Quoted passage below:
Behavior Score Influence on Calibration Quality

While Behavior Score doesn’t directly affect your MMR gain or loss, the 2026 season has reportedly tightened the BS-based matchmaking during calibration. This means high-BS players are more consistently matched with other high-BS players during calibration, resulting in better game quality and more accurate calibration outcomes. Conversely, low-BS players face more chaotic calibration games that can lead to less accurate (and often lower) placements.

Reduced Calibration Variance

Previous seasons sometimes saw players gain or lose 500+ MMR from calibration alone. The 2026 system has reportedly narrowed this range, with the maximum calibration swing estimated at 300-400 MMR. This makes calibration less of a “lottery” and more of a reflection of consistent performance.

Improved Party Calibration

For the 2026 season, Valve has refined how party games are counted during calibration. Playing calibration games in a party now better isolates individual performance from party synergy effects, reducing the historical advantage of calibrating in a strong stack.

Calibration Match Mechanics Explained

Understanding exactly how calibration matches determine your new rank is essential for optimizing your approach.

The 10-Game Structure

You must play 10 ranked games to complete calibration. These games function like normal ranked matches in every visible way — same matchmaking, same game modes, same rules. The difference is invisible: each game adjusts your MMR by an amplified amount and incorporates performance metrics alongside win/loss.

Win/Loss Weight

The single most important factor in calibration is whether you win or lose. While individual performance matters (see below), winning a calibration game is worth significantly more than having excellent stats in a loss. A rough breakdown of MMR impact per calibration game:

Result Performance Estimated MMR Change
Win Excellent performance +60 to +75
Win Average performance +40 to +55
Win Poor performance (carried) +25 to +40
Loss Excellent performance -20 to -35
Loss Average performance -40 to -55
Loss Poor performance -55 to -75

Notice the asymmetry in the loss column — excellent performance in a loss significantly reduces the MMR penalty compared to poor performance in a loss. This means that even when you lose, playing well protects your calibration.
End of Quoted passage.
Data below:
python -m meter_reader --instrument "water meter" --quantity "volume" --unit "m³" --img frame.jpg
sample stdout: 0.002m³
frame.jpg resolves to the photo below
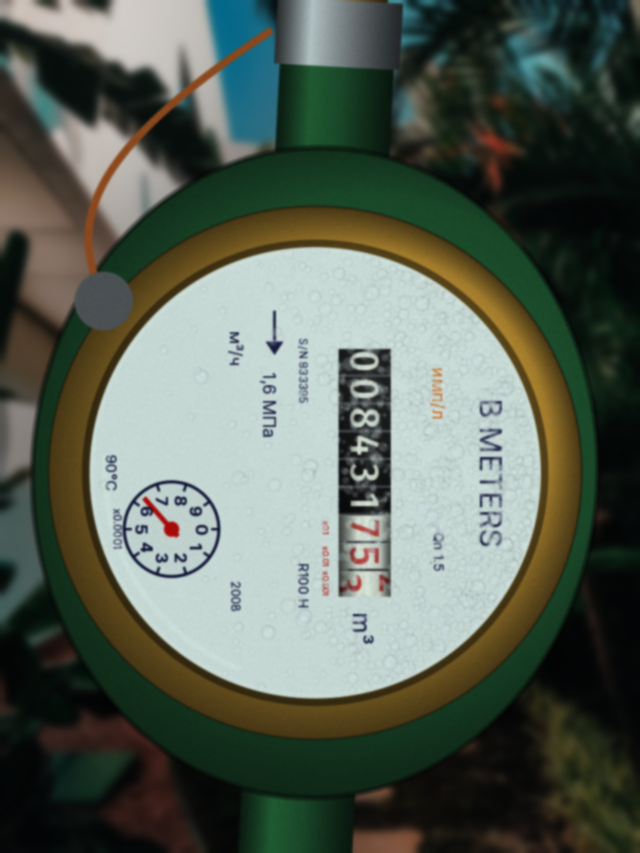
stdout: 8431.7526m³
End of Data.
» Parts of the exercise
#1 List every section heading in the calibration guide, in order.
#2 According to the calibration guide, what is the estimated maximum calibration swing under the 2026 system?
#3 Resume the calibration guide, picking up after its final sentence.

» Results for each task
#1
Behavior Score Influence on Calibration Quality
Reduced Calibration Variance
Improved Party Calibration
Calibration Match Mechanics Explained
The 10-Game Structure
Win/Loss Weight

#2 300-400 MMR.

#3
Performance Metrics That Matter

The specific performance metrics tracked during calibration include (based on community research and Valve developer comments over the years):

  • KDA (Kills, Deaths, Assists): Higher KDA in the context of your role and the game’s pacing
  • Last Hits/Denies per minute: Farming efficiency for core roles
  • Hero Damage: Total damage output relative to game length and hero type
  • Tower Damage: Objective-focused play is rewarded
  • Healing Done: For support/healing heroes
  • Observer/Sentry Wards Placed: Vision contribution for support roles
  • Stuns/Disables Applied: For initiators and disablers
  • Gold/XP per Minute: Economic efficiency
  • Damage Taken (for offlaners/tanks): Space creation metrics

These metrics are normalized against the average for your role and MMR bracket, so a support’s lower KDA isn’t penalized relative to a carry’s higher KDA. The system compares you to other players playing the same role at the same skill level.

Game Order Doesn’t Matter (Much)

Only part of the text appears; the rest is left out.